Henry glared at him, but relaxed the minute tension that had crossed his face and widened, slightly, his eyes. He could read Lassiter's hesitation, though it was new to him, but realized quickly that Lassiter's presence hadn't a thing to do with some jackassery of his son. No one had been impaled, or shot, or spirited off by bears. That Lassiter knew of, Henry thought. It was an odd sight, to see the gruff, usually growling Head Detective shuffle his feet, then pull the skin of his face tight against his bones. Whatever he was trying to spit out looked like it might be about to kill him, so it couldn't possibly be about Shawn. And there was no apology in his eyes, or determined setting of his mouth.
In fact, Lassiter seemed ready to bolt at any second. But there had to be a good reason that he was here. "Henry, glad I caught you," he spoke, an awkward smile on his lips.
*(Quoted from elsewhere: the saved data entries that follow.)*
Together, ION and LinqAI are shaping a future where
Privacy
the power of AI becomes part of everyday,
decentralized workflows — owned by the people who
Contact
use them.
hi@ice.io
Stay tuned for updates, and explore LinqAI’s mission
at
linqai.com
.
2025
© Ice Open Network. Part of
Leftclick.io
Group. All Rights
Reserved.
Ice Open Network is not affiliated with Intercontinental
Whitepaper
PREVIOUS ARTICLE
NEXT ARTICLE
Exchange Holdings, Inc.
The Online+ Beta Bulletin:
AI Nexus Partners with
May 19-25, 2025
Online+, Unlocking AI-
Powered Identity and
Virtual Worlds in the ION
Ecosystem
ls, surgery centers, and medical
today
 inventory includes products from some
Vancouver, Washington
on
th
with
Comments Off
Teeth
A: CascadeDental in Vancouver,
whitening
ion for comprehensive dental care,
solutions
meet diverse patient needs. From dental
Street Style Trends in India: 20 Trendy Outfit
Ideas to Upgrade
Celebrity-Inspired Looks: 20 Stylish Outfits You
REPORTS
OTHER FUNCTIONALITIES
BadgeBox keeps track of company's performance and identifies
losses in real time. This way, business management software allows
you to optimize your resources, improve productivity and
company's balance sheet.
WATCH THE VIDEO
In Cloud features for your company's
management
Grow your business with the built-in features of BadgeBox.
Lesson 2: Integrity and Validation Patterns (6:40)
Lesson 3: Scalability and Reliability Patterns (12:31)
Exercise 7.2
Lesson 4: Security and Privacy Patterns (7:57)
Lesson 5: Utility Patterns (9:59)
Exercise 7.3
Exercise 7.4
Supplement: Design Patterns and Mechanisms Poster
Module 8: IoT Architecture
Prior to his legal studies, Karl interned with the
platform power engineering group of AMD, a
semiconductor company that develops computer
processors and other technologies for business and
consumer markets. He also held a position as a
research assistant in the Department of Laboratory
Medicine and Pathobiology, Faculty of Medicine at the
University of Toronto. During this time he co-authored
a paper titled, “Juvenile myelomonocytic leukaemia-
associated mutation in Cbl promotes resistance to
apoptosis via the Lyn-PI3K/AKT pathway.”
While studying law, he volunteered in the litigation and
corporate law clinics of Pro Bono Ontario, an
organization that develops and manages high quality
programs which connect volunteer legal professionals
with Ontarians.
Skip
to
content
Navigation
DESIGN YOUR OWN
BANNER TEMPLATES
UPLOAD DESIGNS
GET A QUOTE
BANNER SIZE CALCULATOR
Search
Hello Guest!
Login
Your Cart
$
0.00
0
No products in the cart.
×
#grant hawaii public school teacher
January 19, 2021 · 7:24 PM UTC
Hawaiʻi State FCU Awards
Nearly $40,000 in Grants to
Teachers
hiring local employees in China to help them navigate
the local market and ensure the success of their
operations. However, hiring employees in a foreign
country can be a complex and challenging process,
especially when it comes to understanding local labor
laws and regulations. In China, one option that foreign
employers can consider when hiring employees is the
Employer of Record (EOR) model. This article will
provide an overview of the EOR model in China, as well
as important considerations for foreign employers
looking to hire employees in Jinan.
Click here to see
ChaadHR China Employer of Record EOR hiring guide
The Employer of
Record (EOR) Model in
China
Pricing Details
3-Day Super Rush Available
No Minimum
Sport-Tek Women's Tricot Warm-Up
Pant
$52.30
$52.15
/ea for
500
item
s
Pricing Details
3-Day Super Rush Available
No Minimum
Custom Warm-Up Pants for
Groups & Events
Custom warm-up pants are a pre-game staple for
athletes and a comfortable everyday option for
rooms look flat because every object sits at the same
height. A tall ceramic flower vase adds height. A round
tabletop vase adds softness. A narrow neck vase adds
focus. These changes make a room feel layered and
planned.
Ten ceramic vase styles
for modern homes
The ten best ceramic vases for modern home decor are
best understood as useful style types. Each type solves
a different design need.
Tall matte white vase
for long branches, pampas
Henry repressed a smile of his own, because the detective's words belied anything willing—his body language professed a great suffering. He wiped sweat off his forehead with the back of his hand. Lassiter looked hard pressed to form actual words following his false greeting. Slightly annoyed, Henry cleared his throat. His mind had been on planting new shrubs around the front of his house, and tending to his small garden's pest problem, but now he found himself curious at to just what could make Santa Barbara's Head Detective struggle with speaking.
"Something I can do for you, Carlton?" Henry asked finally after too long a silence. He raised an eyebrow. "Am I wanted for questioning?"
Lassiter shuffled closer, shaking his head. "No, I'm not here on behalf of the SBPD."
It didn't escape Henry that his teasing had failed to miff Lassiter's paranoia at all. He'd figured Lassiter would jump all over that, demanding to know what crime Henry may have committed—or thought he committed—that would require a "voluntary" trip to the station. He decided to try another tactic. "Then why are you here?" he barked. Lassiter stopped dead, just a few feet from him. He looked . . . defeated.
"I . . ." Lassiter jumbled some words together under his breath, but finally looked Henry in the eyes. Ready to take his medicine. "I need your help."